Кровавая графиня - [199]

Шрифт
Интервал

— Великая благодарность тебе, Павел, от меня и от всех остальных!

— Не за что меня благодарить — ведь по моей вине вы находитесь здесь: это я поверил горбатому дьяволу, — отбивался Павел от благодарности друзей.

— Тогда я счастлив, что хотя бы раз тоже могу выступить в роли твоего спасителя, — рассмеялся Калина.

В тот вечер, когда он услышал от Доры, что Барбора вновь очутилась в руках чахтицкой властительницы, Павел Ледерер бродил в отчаянье по подземным коридорам, заглядывал во все темницы, выкликивал ее из бездны пропастей, о которых знал. Он был убежден, что она может находиться только в подземелье, потому и искал ее там. После долгих блужданий, как раз когда он оказался близ тайного выхода под градом, он внезапно услышал оглушающий гул подъемных дверей и рев Фицко. Он отбежал как можно дальше — насколько хватило сил. А когда услышал, что горбун со своими людьми продвигается по коридору по направлению к граду, побежал к темницам. Каково же было его удивление, когда он обнаружил, что там Мариша, Эржика, Магдула, а рядом с ними — Ян, Имрих и Андрей!

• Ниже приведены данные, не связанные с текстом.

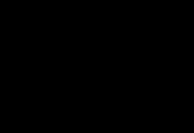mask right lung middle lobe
I'll list each match as a JSON object with an SVG mask.
<instances>
[{
	"mask_svg": "<svg viewBox=\"0 0 194 133\" xmlns=\"http://www.w3.org/2000/svg\"><path fill=\"white\" fill-rule=\"evenodd\" d=\"M70 5L62 0H42L41 2L24 8L11 21L9 29H16L24 25L55 24L66 26Z\"/></svg>",
	"mask_w": 194,
	"mask_h": 133,
	"instance_id": "right-lung-middle-lobe-1",
	"label": "right lung middle lobe"
}]
</instances>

Девушки не были связаны — он тихо утешил, успокоил их, потом стал освобождать от пут лесных братьев. То была нелегкая работа, однако, благодаря инструментам, которые были всегда при нем, он справился с цепями. Но только он успел освободить последнего, как услышал вдалеке хохот Фицко. Он тут же набросил цепи на разбойников, чтобы создавалось впечатление, что они по-прежнему скованы, и удалился. Но сразу обнаружил, что не может исчезнуть не замеченным Фицко, и шмыгнул в соседнюю камеру, где и стал ждать дальнейшего хода событий.

А они развивались так, что он мог быть вполне доволен. Он видел, что в схватке с Дроздом горбун совершенно обессилел: чем яростнее он сопротивлялся ударам великана, тем больше терял силы.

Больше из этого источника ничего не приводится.